I may have some work converting CentOS 7 up to something current and thinking about which distro to go with. Leaning towards Alma because they made the tool to make this “easy” and also because XCP-ng is going to base their next (v9) on Alma 10 (hard to find forum post).

My system may have a support contract with Oracle, and that might twist me in that direction, but I’m trying to avoid it because the Alma conversion tool only goes up to Oracle v8, where the tool can get you up to Alma v9 or Rocky v9 (with a trip to 8 first).

We may also contract this out, the VP is talking to HR to see if they can pay me without breaking any labor laws since I work for this company in a different role. I’ll assume that CNWR has done more than a few of these upgrades by now, not aware of any other companies closer to us, and not really sure close matters for this.

We’re primarily a Debian shop, but had a single CentOS VM that we converted to Alma a couple years ago, apparently (I had to go back and look up when the whole CentOS shake-up happened) and everything has been pretty smooth. The conversion script was as boring as one might hope and the legacy software that we need that VM for hasn’t complained.

Yeah, I’ve mainly gone to Debian after the IBM rug pull, but I think we still have many CentOS7, and not sure what state our RHEL might be in.

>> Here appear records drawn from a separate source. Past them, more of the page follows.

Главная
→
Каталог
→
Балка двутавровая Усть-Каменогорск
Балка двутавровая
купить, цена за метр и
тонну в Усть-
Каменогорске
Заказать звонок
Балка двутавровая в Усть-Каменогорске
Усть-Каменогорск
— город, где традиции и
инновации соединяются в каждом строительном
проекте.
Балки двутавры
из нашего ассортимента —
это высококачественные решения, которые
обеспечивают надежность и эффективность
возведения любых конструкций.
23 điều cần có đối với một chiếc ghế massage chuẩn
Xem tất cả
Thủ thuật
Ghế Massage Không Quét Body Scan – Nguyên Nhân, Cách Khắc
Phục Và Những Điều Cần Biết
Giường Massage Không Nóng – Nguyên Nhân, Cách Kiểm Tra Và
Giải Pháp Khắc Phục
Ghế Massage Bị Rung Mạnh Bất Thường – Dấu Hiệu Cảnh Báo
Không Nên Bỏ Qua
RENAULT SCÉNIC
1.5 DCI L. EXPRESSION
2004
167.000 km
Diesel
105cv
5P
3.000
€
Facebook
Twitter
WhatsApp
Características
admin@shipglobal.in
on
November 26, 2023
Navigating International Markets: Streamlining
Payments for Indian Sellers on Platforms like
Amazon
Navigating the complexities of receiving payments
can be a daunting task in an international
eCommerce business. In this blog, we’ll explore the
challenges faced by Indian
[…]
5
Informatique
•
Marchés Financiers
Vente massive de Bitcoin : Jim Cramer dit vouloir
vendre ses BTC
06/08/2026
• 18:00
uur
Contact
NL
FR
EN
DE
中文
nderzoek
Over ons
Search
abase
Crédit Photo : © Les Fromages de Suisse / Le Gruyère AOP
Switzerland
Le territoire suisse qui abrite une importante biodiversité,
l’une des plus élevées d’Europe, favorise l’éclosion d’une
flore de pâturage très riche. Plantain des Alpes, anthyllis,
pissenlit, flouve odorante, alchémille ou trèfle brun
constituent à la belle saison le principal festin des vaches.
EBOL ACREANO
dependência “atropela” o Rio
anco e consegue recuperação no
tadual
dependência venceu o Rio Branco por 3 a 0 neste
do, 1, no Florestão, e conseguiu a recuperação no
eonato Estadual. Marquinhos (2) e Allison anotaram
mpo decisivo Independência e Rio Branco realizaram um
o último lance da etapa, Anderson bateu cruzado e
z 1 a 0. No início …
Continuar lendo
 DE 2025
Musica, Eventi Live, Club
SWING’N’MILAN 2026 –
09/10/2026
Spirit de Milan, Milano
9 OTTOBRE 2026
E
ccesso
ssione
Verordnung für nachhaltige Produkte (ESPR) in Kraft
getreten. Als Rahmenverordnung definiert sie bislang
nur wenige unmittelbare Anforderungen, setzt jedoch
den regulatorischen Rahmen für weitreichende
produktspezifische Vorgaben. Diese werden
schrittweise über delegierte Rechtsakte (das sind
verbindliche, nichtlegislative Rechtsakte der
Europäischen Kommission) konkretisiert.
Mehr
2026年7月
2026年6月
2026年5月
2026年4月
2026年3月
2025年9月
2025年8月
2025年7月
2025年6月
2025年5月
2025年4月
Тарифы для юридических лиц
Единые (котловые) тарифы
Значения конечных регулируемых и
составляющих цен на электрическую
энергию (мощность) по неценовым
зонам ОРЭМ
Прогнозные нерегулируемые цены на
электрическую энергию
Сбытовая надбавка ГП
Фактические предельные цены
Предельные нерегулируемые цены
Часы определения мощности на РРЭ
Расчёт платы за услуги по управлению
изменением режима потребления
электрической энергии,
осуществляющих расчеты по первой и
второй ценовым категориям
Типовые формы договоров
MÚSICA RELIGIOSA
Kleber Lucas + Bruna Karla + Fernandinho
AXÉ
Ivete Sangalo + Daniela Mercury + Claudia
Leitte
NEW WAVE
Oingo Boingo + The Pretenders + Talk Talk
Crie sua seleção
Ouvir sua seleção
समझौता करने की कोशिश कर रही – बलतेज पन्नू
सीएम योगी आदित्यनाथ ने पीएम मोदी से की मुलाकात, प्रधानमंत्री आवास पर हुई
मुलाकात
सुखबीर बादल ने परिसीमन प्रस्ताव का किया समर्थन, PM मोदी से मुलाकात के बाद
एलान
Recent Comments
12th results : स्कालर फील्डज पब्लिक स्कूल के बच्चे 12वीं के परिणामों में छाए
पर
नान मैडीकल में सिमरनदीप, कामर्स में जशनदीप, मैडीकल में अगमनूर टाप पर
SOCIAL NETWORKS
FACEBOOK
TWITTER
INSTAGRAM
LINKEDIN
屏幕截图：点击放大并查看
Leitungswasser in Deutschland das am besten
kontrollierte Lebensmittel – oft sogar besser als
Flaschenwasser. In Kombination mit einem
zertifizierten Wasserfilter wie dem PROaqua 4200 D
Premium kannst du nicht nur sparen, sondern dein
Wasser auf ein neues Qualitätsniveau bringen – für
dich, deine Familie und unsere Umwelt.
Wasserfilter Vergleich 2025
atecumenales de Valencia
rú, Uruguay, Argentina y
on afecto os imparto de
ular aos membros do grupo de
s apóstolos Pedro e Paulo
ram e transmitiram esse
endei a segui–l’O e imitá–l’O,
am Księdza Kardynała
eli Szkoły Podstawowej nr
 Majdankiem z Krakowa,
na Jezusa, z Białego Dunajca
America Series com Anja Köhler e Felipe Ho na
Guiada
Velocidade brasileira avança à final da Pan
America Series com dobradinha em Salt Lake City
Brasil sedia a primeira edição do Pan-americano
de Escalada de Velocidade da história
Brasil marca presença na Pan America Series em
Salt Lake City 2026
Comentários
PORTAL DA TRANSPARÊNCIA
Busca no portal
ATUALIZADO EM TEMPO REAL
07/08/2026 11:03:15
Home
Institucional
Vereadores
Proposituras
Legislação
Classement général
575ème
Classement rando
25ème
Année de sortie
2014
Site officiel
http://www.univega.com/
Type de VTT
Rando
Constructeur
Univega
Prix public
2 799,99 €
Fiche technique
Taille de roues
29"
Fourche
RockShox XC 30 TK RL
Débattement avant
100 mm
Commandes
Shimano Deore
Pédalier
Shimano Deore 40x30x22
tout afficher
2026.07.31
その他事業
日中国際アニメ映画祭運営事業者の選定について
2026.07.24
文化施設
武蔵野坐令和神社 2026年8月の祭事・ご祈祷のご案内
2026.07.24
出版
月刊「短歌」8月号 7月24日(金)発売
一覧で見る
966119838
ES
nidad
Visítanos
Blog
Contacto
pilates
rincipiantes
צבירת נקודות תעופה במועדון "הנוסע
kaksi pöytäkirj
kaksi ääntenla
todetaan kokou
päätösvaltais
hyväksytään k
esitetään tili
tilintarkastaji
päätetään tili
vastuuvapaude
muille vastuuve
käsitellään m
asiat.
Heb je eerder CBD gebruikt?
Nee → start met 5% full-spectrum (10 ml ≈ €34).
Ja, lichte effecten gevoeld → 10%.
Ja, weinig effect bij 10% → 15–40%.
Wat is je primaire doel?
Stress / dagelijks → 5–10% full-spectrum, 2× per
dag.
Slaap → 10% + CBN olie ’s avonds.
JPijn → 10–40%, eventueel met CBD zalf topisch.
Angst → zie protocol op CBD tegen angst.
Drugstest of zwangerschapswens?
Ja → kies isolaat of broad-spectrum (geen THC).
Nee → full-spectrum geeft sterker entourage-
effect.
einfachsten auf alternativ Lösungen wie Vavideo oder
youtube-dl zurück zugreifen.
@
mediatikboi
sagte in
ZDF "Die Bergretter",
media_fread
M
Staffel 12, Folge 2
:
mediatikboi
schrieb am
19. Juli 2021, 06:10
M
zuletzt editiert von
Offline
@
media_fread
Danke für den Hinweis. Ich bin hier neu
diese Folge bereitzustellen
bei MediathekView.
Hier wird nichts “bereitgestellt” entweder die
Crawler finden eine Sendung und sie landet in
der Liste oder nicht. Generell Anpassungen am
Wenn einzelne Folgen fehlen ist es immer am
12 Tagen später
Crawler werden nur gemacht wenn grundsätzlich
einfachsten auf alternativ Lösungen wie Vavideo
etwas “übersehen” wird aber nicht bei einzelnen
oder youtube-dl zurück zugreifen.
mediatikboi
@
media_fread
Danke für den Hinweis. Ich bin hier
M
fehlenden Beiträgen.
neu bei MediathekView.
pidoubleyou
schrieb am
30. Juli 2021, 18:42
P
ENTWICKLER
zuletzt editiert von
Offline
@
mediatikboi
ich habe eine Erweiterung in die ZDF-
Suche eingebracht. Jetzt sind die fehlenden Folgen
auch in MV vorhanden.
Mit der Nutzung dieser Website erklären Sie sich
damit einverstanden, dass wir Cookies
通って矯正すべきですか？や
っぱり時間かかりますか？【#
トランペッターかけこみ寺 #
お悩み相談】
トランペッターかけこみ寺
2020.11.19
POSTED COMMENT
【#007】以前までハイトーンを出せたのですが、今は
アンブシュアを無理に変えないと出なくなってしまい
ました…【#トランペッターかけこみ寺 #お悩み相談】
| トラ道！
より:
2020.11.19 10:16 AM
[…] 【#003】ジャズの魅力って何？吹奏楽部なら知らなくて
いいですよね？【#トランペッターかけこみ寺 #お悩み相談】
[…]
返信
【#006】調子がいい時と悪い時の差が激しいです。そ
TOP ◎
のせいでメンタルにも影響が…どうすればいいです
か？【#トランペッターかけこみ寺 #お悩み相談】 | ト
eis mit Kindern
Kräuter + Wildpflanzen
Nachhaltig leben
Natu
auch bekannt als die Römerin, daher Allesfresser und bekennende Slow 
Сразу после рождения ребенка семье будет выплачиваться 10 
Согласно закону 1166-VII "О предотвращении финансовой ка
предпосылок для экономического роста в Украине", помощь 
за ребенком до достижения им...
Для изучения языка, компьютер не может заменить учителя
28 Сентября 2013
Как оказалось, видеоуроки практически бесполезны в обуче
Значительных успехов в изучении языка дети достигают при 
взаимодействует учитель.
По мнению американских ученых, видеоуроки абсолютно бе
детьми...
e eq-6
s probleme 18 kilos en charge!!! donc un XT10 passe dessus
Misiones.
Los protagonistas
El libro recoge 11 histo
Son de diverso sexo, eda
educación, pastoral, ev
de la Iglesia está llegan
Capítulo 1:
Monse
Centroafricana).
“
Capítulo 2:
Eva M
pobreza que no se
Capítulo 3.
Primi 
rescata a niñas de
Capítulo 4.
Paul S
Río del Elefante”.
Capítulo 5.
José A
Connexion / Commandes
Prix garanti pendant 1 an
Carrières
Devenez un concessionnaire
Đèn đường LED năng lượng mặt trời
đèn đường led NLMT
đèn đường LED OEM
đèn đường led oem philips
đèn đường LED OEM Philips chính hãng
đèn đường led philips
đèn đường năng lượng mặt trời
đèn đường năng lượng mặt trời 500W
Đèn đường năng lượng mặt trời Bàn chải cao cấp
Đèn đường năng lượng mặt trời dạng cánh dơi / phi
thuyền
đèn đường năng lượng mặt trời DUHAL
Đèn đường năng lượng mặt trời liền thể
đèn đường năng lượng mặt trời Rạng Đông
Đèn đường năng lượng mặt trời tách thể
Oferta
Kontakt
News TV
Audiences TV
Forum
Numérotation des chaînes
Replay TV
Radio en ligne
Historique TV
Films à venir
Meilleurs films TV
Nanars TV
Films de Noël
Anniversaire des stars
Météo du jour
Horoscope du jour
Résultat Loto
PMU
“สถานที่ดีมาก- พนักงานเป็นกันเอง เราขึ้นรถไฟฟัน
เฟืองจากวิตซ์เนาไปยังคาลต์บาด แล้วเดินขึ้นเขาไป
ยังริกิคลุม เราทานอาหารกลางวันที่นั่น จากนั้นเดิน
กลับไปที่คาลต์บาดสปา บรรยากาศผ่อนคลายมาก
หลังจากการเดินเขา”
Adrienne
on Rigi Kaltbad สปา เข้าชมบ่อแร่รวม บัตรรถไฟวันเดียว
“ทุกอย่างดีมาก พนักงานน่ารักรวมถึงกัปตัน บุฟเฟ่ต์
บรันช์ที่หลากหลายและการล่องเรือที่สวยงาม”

If everything is a VM, then not a big deal, make a snap shot to fall back on, and let it rip. And I’m guessing most are a VM, but I think there are a couple of unknown bare metal machines that need attention.

I may shift my few Linux VMs on my system over to Alma just for practice. I can burn them down and start fresh so not a big deal for my little system. Need to see what happens with this work.